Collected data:
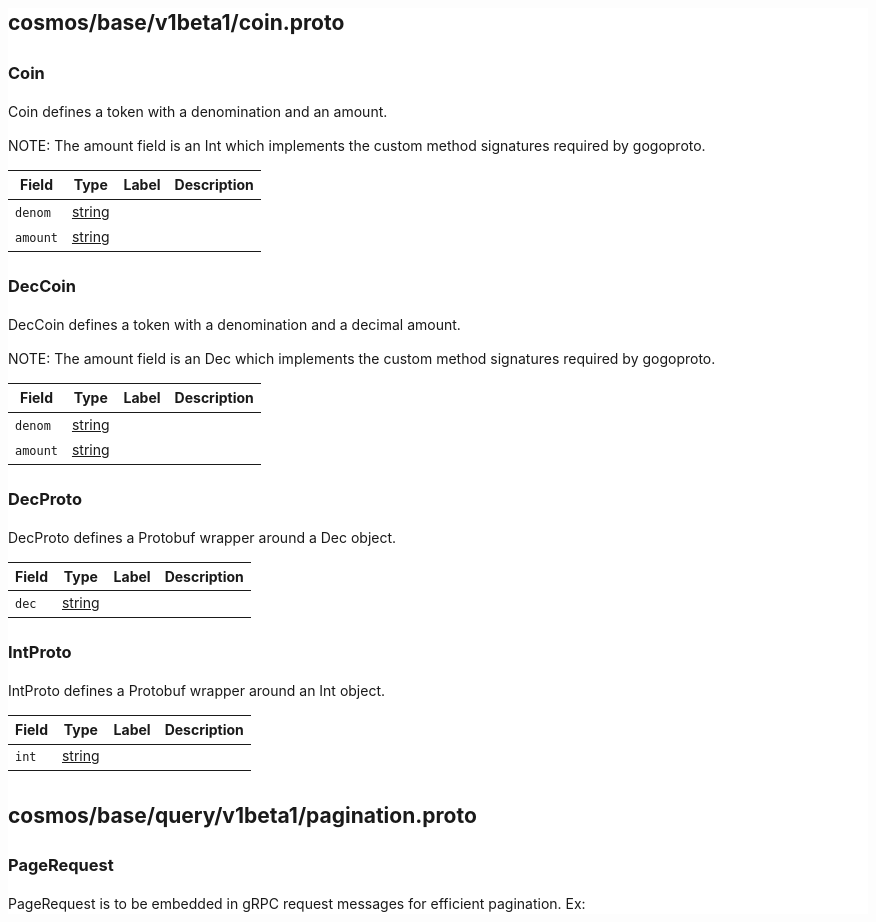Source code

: 
## cosmos/base/v1beta1/coin.proto

### Coin

Coin defines a token with a denomination and an amount.

NOTE: The amount field is an Int which implements the custom method signatures required by gogoproto.

| Field    | Type                           | Label | Description |
| -------- | ------------------------------ | ----- | ----------- |
| `denom`  | [string](value.md#string) |       |             |
| `amount` | [string](value.md#string) |       |             |

### DecCoin

DecCoin defines a token with a denomination and a decimal amount.

NOTE: The amount field is an Dec which implements the custom method signatures required by gogoproto.

| Field    | Type                           | Label | Description |
| -------- | ------------------------------ | ----- | ----------- |
| `denom`  | [string](value.md#string) |       |             |
| `amount` | [string](value.md#string) |       |             |

### DecProto

DecProto defines a Protobuf wrapper around a Dec object.

| Field | Type                           | Label | Description |
| ----- | ------------------------------ | ----- | ----------- |
| `dec` | [string](value.md#string) |       |             |

### IntProto

IntProto defines a Protobuf wrapper around an Int object.

| Field | Type                           | Label | Description |
| ----- | ------------------------------ | ----- | ----------- |
| `int` | [string](value.md#string) |       |             |



## cosmos/base/query/v1beta1/pagination.proto

### PageRequest

PageRequest is to be embedded in gRPC request messages for efficient pagination. Ex:
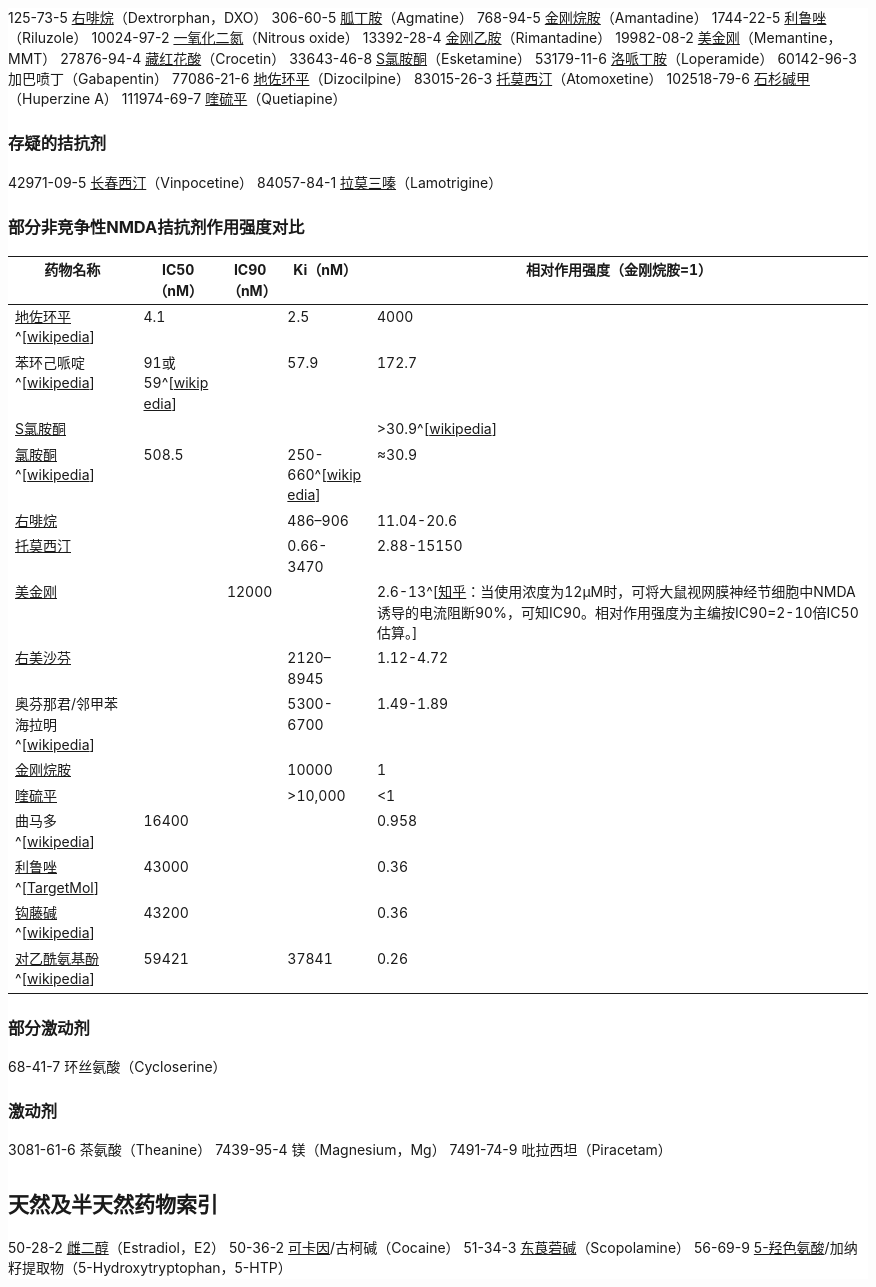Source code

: 125-73-5 [右啡烷](/drug/DXM/#%E5%8F%B3%E5%95%A1%E7%83%B7)（Dextrorphan，DXO）
306-60-5 [胍丁胺](/drug/%E4%BA%8C%E7%94%B2%E5%8F%8C%E8%83%8D/#%E4%B8%80%E4%BA%9B%E4%BA%8B%E9%A1%B9)（Agmatine）
768-94-5 [金刚烷胺](/drug/ATD/)（Amantadine）
1744-22-5 [利鲁唑](/drug/RLZ)（Riluzole）
10024-97-2 [一氧化二氮](/drug/%E5%85%83%E7%B4%A0%E5%91%A8%E6%9C%9F%E8%A1%A8/#%E4%B8%80%E6%B0%A7%E5%8C%96%E4%BA%8C%E6%B0%AE%EF%BC%88N2O%EF%BC%89-1)（Nitrous oxide）
13392-28-4 [金刚乙胺](/drug/%E9%87%91%E5%88%9A%E4%B9%99%E8%83%BA/)（Rimantadine）
19982-08-2 [美金刚](/drug/MMT/)（Memantine，MMT）
27876-94-4 [藏红花酸](/drug/ZHH/#%E4%B8%80%E4%BA%9B%E4%BA%8B%E9%A1%B9)（Crocetin）
33643-46-8 [S氯胺酮](/drug/NMDA%E6%8A%97%E6%8A%91%E9%83%81/)（Esketamine）
53179-11-6 [洛哌丁胺](/drug/洛哌丁胺)（Loperamide）
60142-96-3 加巴喷丁（Gabapentin）
77086-21-6 [地佐环平](/drug/MK-801)（Dizocilpine）
83015-26-3 [托莫西汀](/drug/ATX/)（Atomoxetine）
102518-79-6 [石杉碱甲](/drug/ChEI/)（Huperzine A）
111974-69-7 [喹硫平](/drug/QTP/)（Quetiapine）
### 存疑的拮抗剂
42971-09-5 [长春西汀](/drug/长春西汀)（Vinpocetine）
84057-84-1 [拉莫三嗪](/drug/%E6%8B%89%E8%8E%AB%E4%B8%89%E5%97%AA/)（Lamotrigine）

### 部分非竞争性NMDA拮抗剂作用强度对比
| 药物名称 | IC50（nM）| IC90（nM）|Ki（nM） | 相对作用强度（金刚烷胺=1） | 
|---- |---- |---- |----|----|
|[地佐环平](/drug/MK-801)^[[wikipedia](https://en.wikipedia.org/wiki/NMDA_receptor_antagonist#Uncompetitive_channel_blockers_2)]|4.1||2.5|4000|
|苯环己哌啶^[[wikipedia](https://en.wikipedia.org/wiki/NMDA_receptor_antagonist#Uncompetitive_channel_blockers_2)]|91或59^[[wikipedia](https://en.wikipedia.org/wiki/Orphenadrine#Pharmacology)]||57.9|172.7|
|[S氯胺酮](/drug/NMDA%E6%8A%97%E6%8A%91%E9%83%81/)||||>30.9^[[wikipedia](https://en.wikipedia.org/wiki/Arketamine#Novel_antidepressant)]|
|[氯胺酮](/drug/NMDA%E6%8A%97%E6%8A%91%E9%83%81/)^[[wikipedia](https://en.wikipedia.org/wiki/NMDA_receptor_antagonist#Uncompetitive_channel_blockers_2)]|508.5||250-660^[[wikipedia](https://en.wikipedia.org/wiki/Ketamine#Molecular_targets)]|≈30.9|
|[右啡烷](/drug/DXM/#%E5%8F%B3%E5%95%A1%E7%83%B7)|||486–906|11.04-20.6|
|[托莫西汀](/drug/ATX/)|||0.66-3470|2.88-15150|
|[美金刚](/drug/MMT/)||12000||2.6-13^[[知乎](https://zhuanlan.zhihu.com/p/616670846)：当使用浓度为12μM时，可将大鼠视网膜神经节细胞中NMDA诱导的电流阻断90%，可知IC90。相对作用强度为主编按IC90=2-10倍IC50估算。]|
|[右美沙芬](/drug/DXM/)|||2120–8945|1.12-4.72|
|奥芬那君/邻甲苯海拉明^[[wikipedia](https://en.wikipedia.org/wiki/Orphenadrine#Pharmacology)]|||5300-6700|1.49-1.89|
|[金刚烷胺](/drug/ATD/)|||10000|1|
|[喹硫平](/drug/QTP/)|||>10,000|<1|
|曲马多^[[wikipedia](https://en.wikipedia.org/wiki/Tramadol#Pharmacology)]|16400|||0.958|
|[利鲁唑](/drug/RLZ)^[[TargetMol](https://www.targetmol.cn/compound/Riluzole)]|43000|||0.36|
|[钩藤碱](/report/RP126/)^[[wikipedia](https://en.wikipedia.org/wiki/Rhynchophylline)]|43200|||0.36|
|[对乙酰氨基酚](/drug/%E5%A4%8D%E6%96%B9%E7%B3%BB%E5%88%97/#%E6%B0%A8%E9%85%9A%E7%83%B7%E8%83%BA)^[[wikipedia](https://en.wikipedia.org/wiki/NMDA_receptor_antagonist#Uncompetitive_channel_blockers_2)]|59421||37841|0.26|
### 部分激动剂
68-41-7 环丝氨酸（Cycloserine）
### 激动剂
3081-61-6 茶氨酸（Theanine）
7439-95-4 镁（Magnesium，Mg）
7491-74-9 吡拉西坦（Piracetam）
## 天然及半天然药物索引
50-28-2 [雌二醇](/drug/E2/)（Estradiol，E2）
50-36-2 [可卡因](/drug/%E5%8F%AF%E5%8D%A1%E5%9B%A0/)/古柯碱（Cocaine）
51-34-3 [东莨菪碱](/drug/%E4%B8%9C%E8%8E%A8%E8%8F%AA%E7%A2%B1/)（Scopolamine）
56-69-9 [5-羟色氨酸](/drug/5-HTP/)/加纳籽提取物（5-Hydroxytryptophan，5-HTP）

**EXERCISE DESCRIPTION**
How many lines in the records contain the word "method"? Reply with the number only.

**ANSWER SPACE**
2